> Task requirements:
Find the lines below in which the string "high" occurs. Copy each one.

Excerpts from a dataset

====

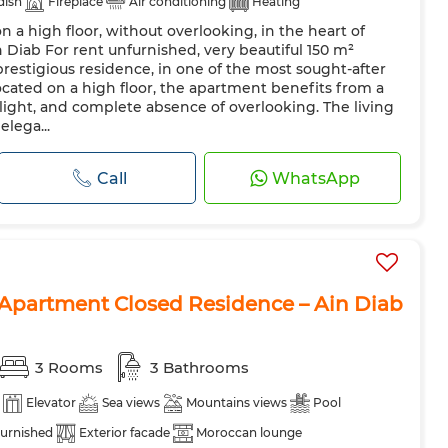
 dish
Fireplace
Air conditioning
Heating
 a high floor, without overlooking, in the heart of
azing
Reinforced Door
Equipped kitchen
Fridge
 Diab For rent unfurnished, very beautiful 150 m²
hine
Microwave
Internet
Pets allowed
restigious residence, in one of the most sought-after
cated on a high floor, the apartment benefits from a
 light, and complete absence of overlooking. The living
lega...
Call
WhatsApp
Apartment Closed Residence – Ain Diab
3 Rooms
3 Bathrooms
Elevator
Sea views
Mountains views
Pool
urnished
Exterior facade
Moroccan lounge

====

> Response below:
 a high floor, without overlooking, in the heart of
cated on a high floor, the apartment benefits from a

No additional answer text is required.